# INFORMATION SHOWN

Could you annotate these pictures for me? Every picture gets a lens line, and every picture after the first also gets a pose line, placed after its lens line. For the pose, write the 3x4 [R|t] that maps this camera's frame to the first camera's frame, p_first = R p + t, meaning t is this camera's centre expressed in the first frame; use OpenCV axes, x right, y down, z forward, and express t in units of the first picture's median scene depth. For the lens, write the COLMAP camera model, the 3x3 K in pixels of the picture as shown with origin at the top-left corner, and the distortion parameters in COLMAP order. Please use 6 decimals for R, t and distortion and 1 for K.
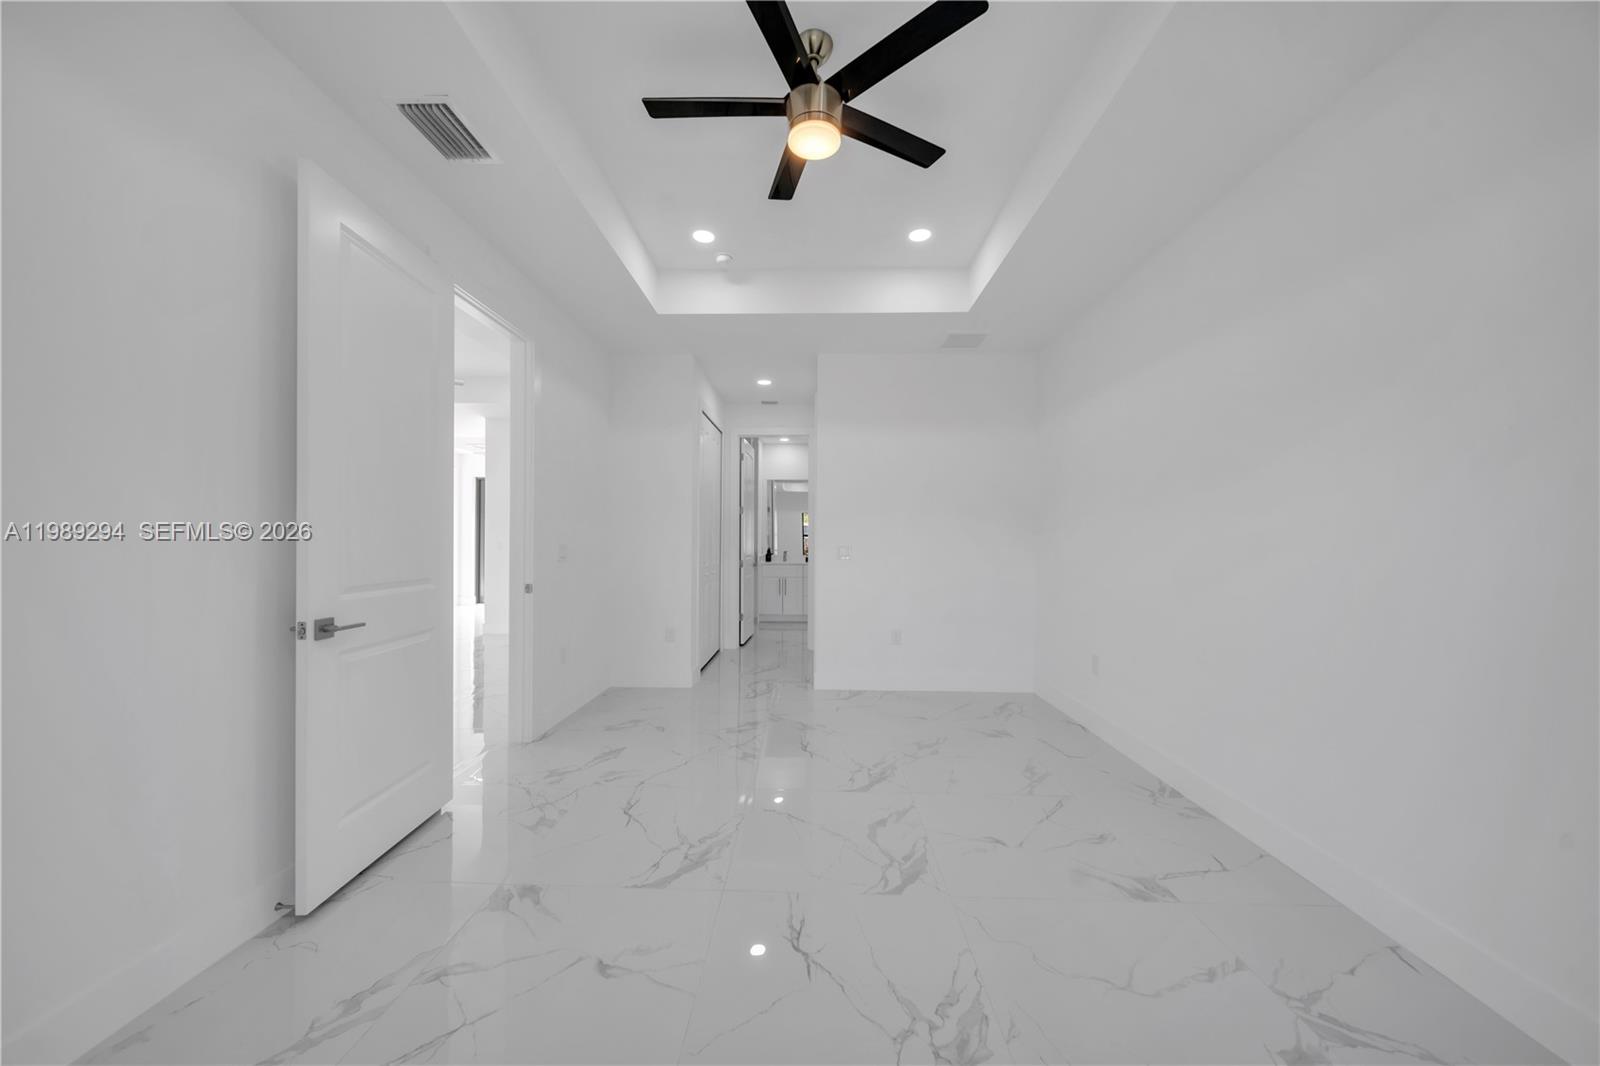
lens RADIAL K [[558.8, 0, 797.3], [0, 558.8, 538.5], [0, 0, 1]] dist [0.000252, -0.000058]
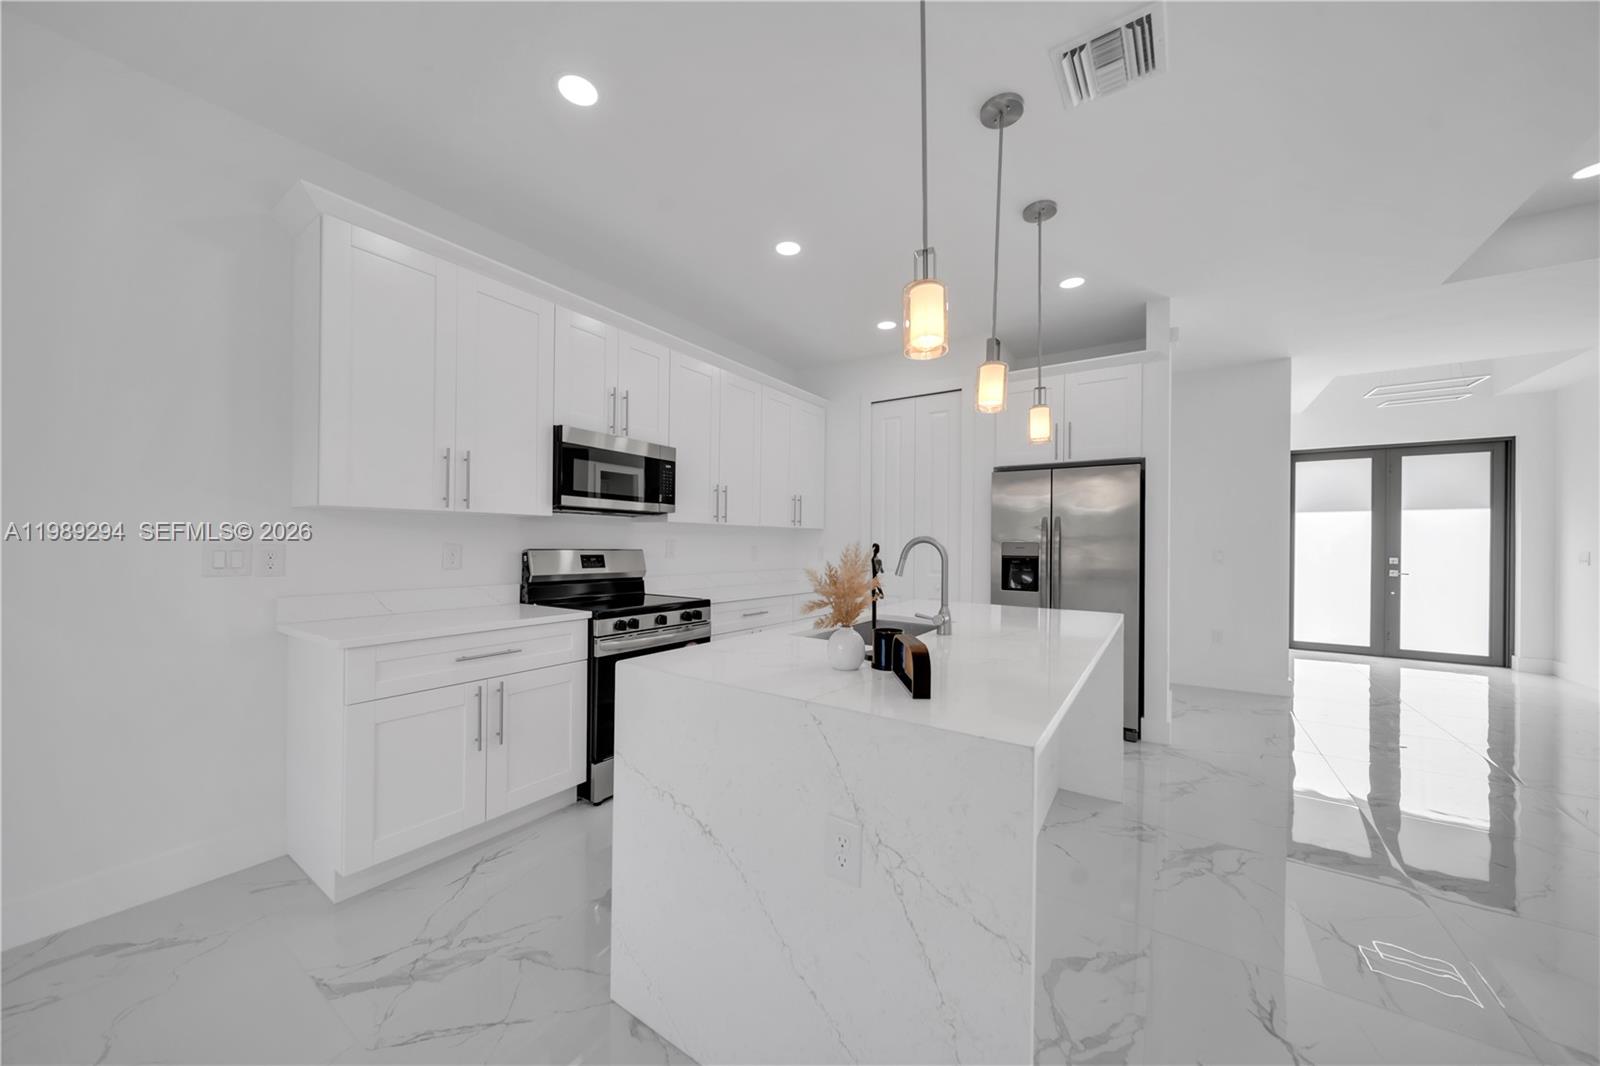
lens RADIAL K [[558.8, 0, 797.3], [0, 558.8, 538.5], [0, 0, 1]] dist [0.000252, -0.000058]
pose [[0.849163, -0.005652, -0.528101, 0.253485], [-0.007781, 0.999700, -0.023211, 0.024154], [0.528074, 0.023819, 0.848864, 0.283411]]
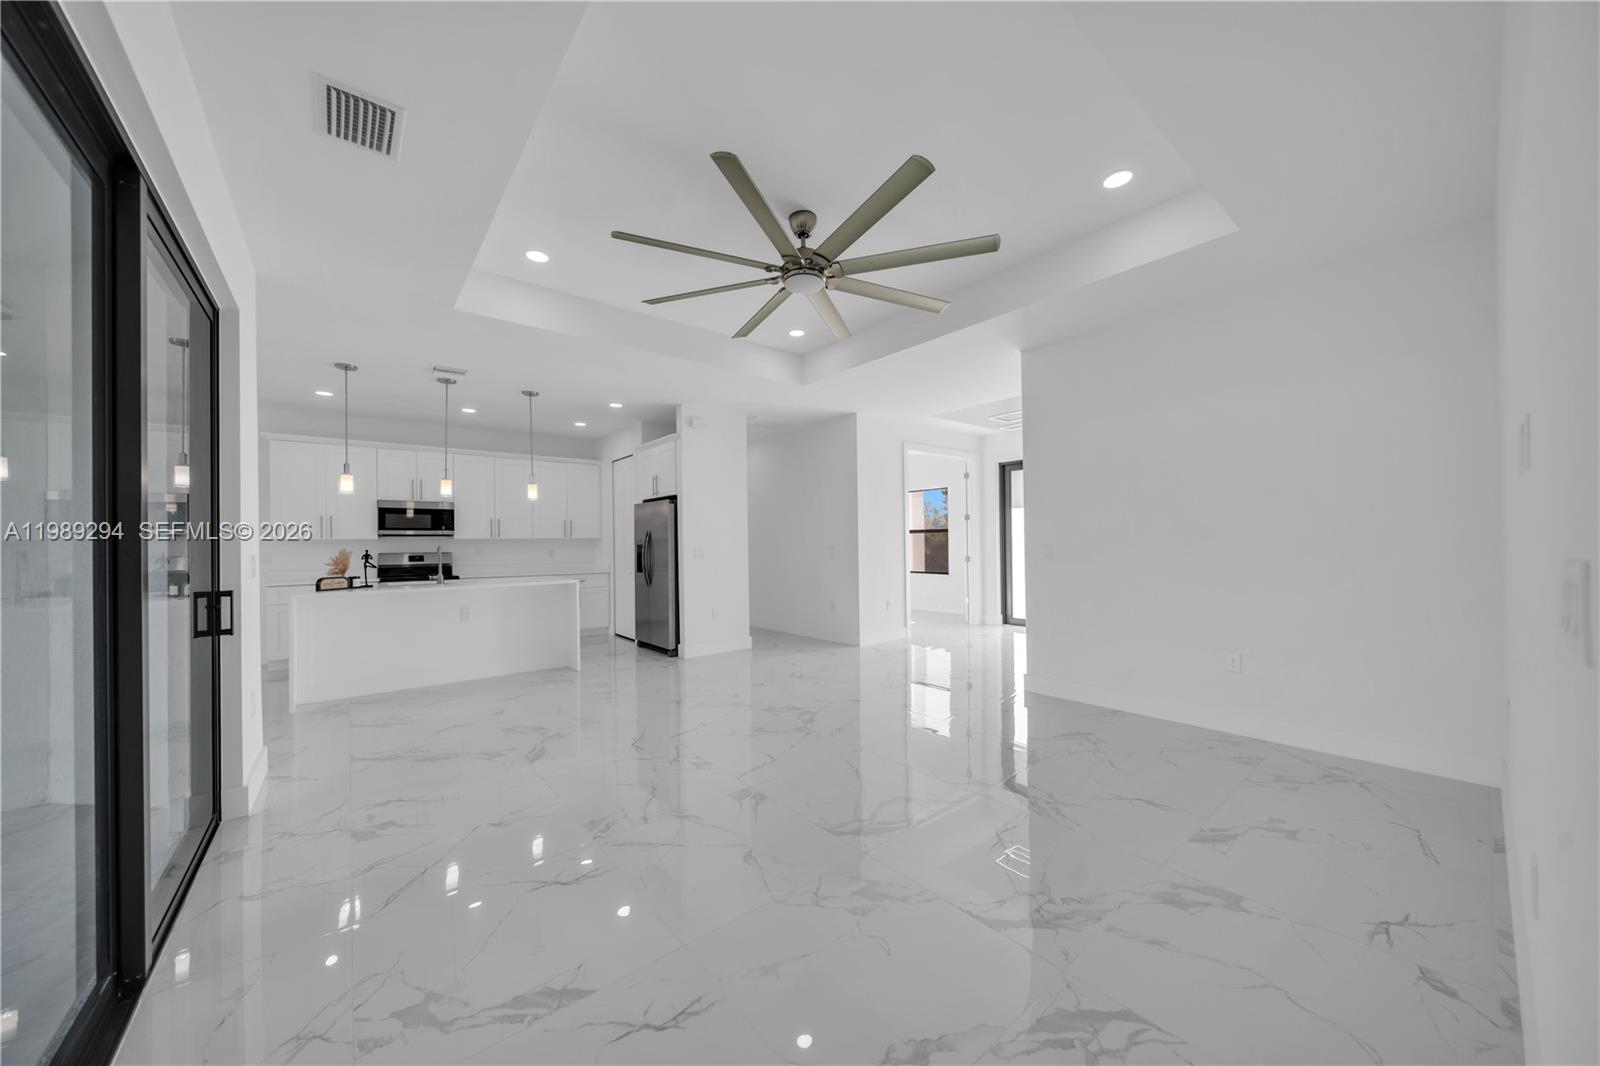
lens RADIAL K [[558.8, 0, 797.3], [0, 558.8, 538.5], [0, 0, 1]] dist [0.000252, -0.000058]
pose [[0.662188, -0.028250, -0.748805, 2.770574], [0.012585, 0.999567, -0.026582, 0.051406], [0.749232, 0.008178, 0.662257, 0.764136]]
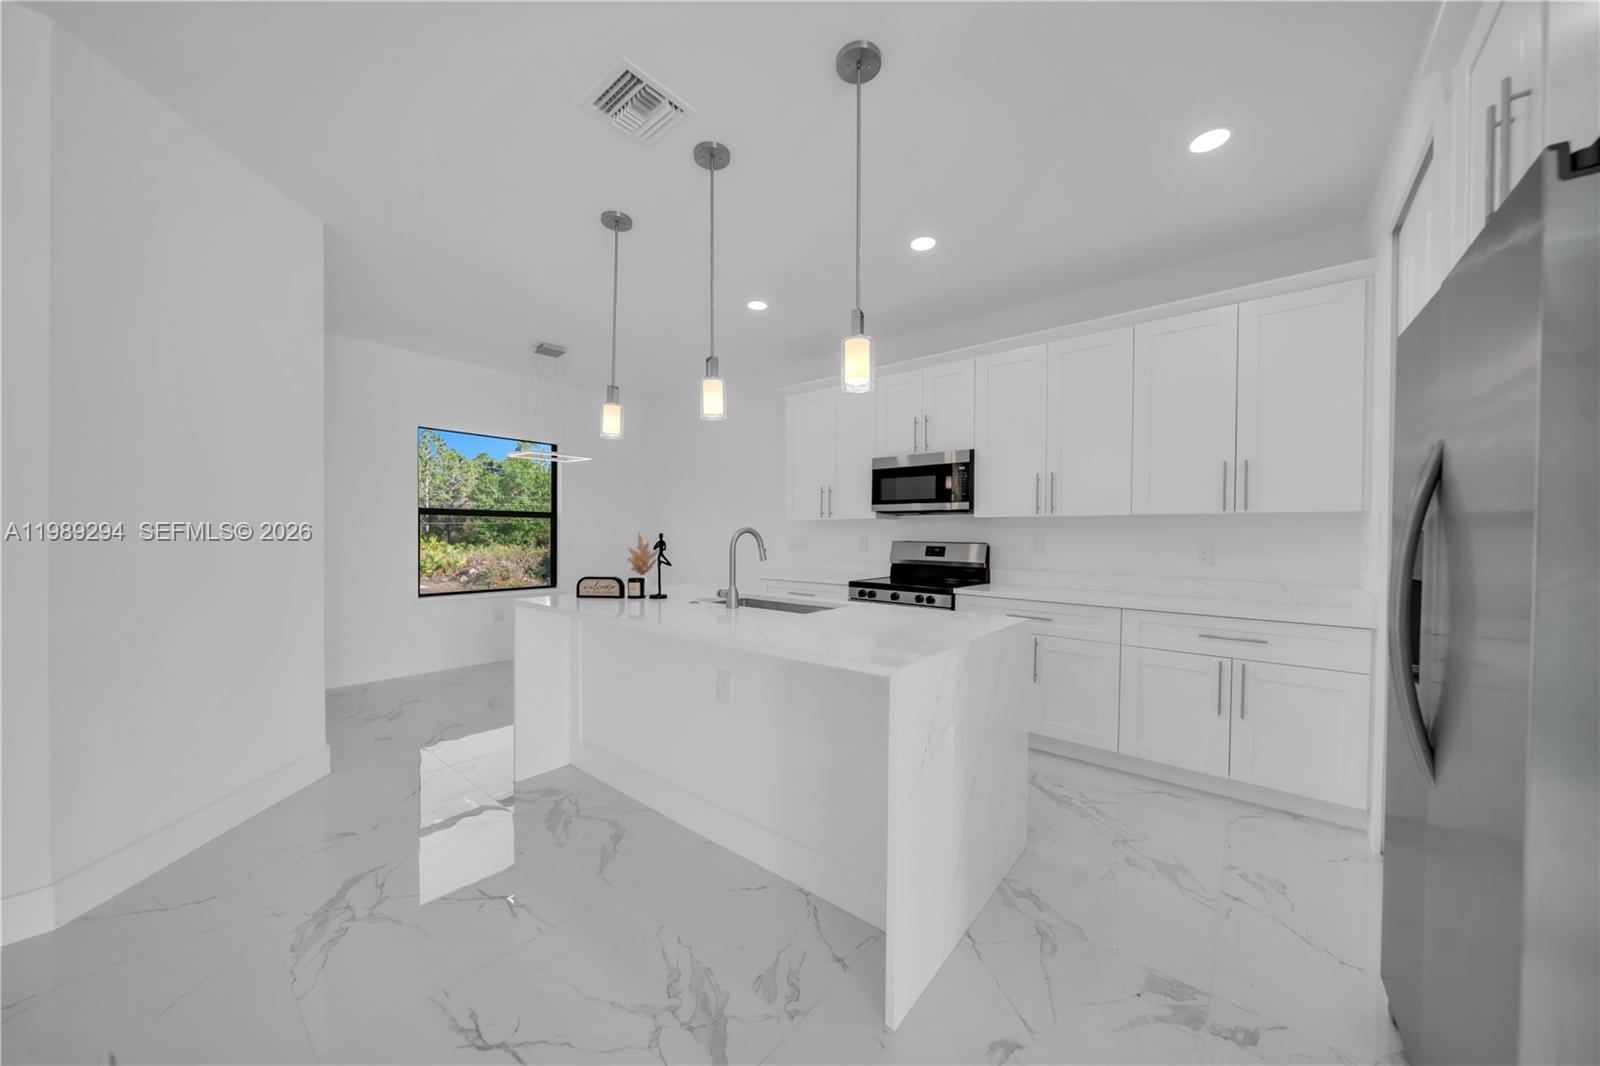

# DESCRIPTION OF THE TASK
Pull every line of the rows above out word for word, leaving out the pictures.

# RESPONSE TO THE EXERCISE
Could you annotate these pictures for me? Every picture gets a lens line, and every picture after the first also gets a pose line, placed after its lens line. For the pose, write the 3x4 [R|t] that maps this camera's frame to the first camera's frame, p_first = R p + t, meaning t is this camera's centre expressed in the first frame; use OpenCV axes, x right, y down, z forward, and express t in units of the first picture's median scene depth. For the lens, write the COLMAP camera model, the 3x3 K in pixels of the picture as shown with origin at the top-left corner, and the distortion parameters in COLMAP order. Please use 6 decimals for R, t and distortion and 1 for K.
lens RADIAL K [[558.8, 0, 797.3], [0, 558.8, 538.5], [0, 0, 1]] dist [0.000252, -0.000058]
lens RADIAL K [[558.8, 0, 797.3], [0, 558.8, 538.5], [0, 0, 1]] dist [0.000252, -0.000058]
pose [[0.849163, -0.005652, -0.528101, 0.253485], [-0.007781, 0.999700, -0.023211, 0.024154], [0.528074, 0.023819, 0.848864, 0.283411]]
lens RADIAL K [[558.8, 0, 797.3], [0, 558.8, 538.5], [0, 0, 1]] dist [0.000252, -0.000058]
pose [[0.662188, -0.028250, -0.748805, 2.770574], [0.012585, 0.999567, -0.026582, 0.051406], [0.749232, 0.008178, 0.662257, 0.764136]]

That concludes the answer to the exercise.